A few times a year, I have the distinct pleasure of bringing together a subset of the Hammock Facilitation network for a meal. And while good food and good humor abound, what I like the most is hearing the commonalities across different companies, different sectors, from vastly different style entrepreneurs. At our most recent dinner the talk turned to what we need. As start ups, as entrepreneurs, as companies seeking financing or as companies positioning ourselves for acquisition. And I was surprised to hear a resonating, consistent message for all the institutions and agencies that are dabbling in supporting SME commercialization. We, the entrepreneurs, the ones with actual skin in the game, who’s mortgages don’t get paid if the companies aren’t funded, want one thing. Stand Aside. Stop obstructing. Stop asking us to tie our development programs in knots to fit your narrowly construed definition of ‘research’. Stop superimposing what worked for the last company you had in your portfolio onto our completely dissimilar business case. Stop asking med tech to be IT in it’s deliverables and timelines. Stop asking Pharma to be med tech. Let us be.
Sure, some of us will fail. But let’s not have those failures because our ‘supporters’ encumbered us to the point of handcuffs, restricting our flexibility to the point of immobility.
My attention was drawn recently to the Jim Rohn quote “You are the average of the five people you spend the most time with”. It triggered a brief trip down memory lane to the innovative scientists (Greg Beatch, Michael Walker) at Cardiome where I started my career; the eight years with UBC UILO rock stars (David Jones, Mario Kasapi, Brett Sharp to name a few); and then to my Hammock portfolio. The challenge and joy of Hammock is that my days are split between client commitments and founder roles; so while I can predict with some certainty where I will be on most Tues, Wed and Thurs mornings, it’s not the same group of five I’m with on Mondays or Fridays. My Jim Rohn average changes daily.
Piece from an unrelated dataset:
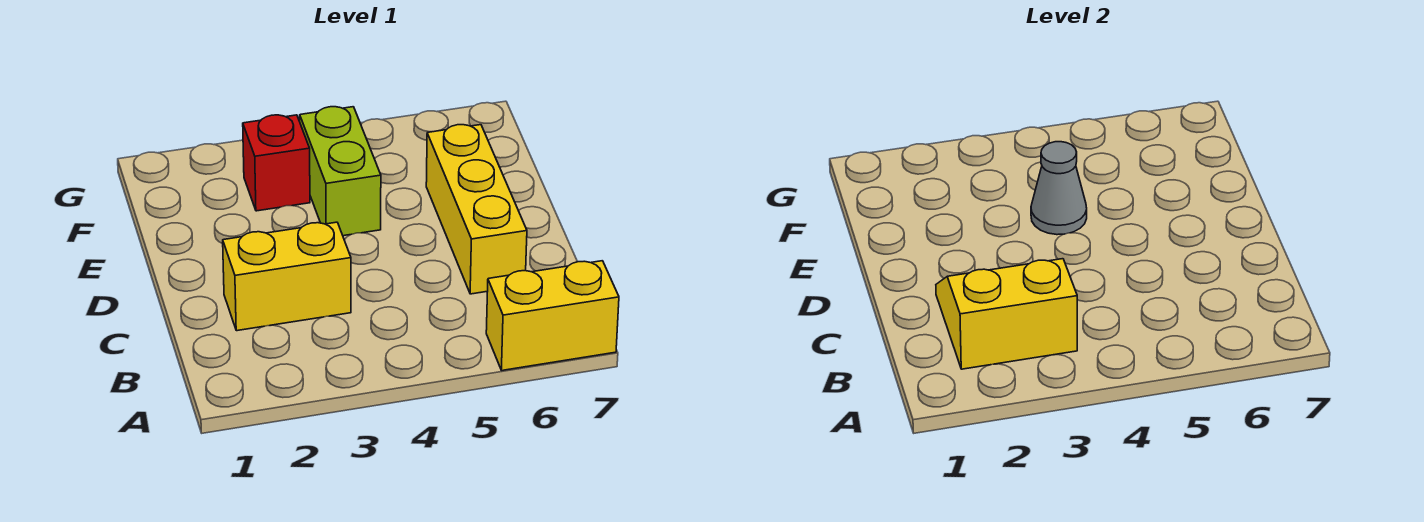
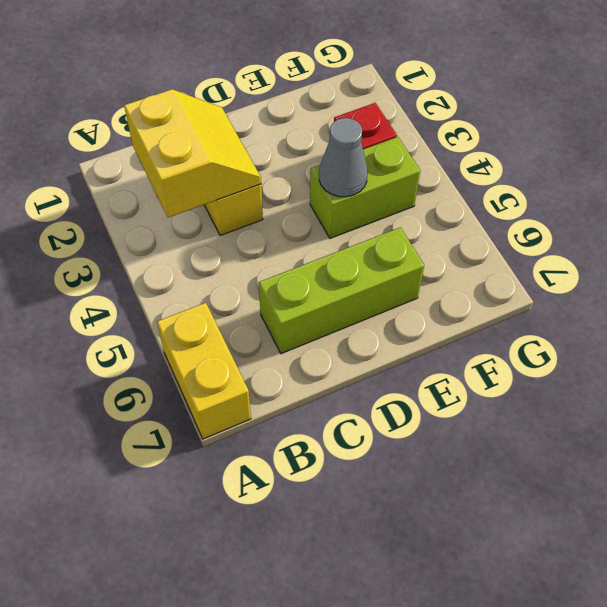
yellow 1x3 brick [426,125,527,294] -> lime 1x3 brick [259,227,424,354]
Still, just as my retrospective reminded me of the fantastic peers from my formative career years; it also highlighted a current group as well. I was asked at a dinner party what made my work so much fun (because apparently I radiate fun!). And my answer was the people I spend my days with. Sure the products are inspiring, the downstream potential exciting, but in the here and now, it’s the teams. Thus I acknowledge Jim Rohn’s insight. And I acknowledge my FIVAmed co-founders: Ben Garvey, Alastair Trower and Orlando Hung; each one working so hard at their day job and still maintaining passion and energy for FIVAmed.; they make a potent average.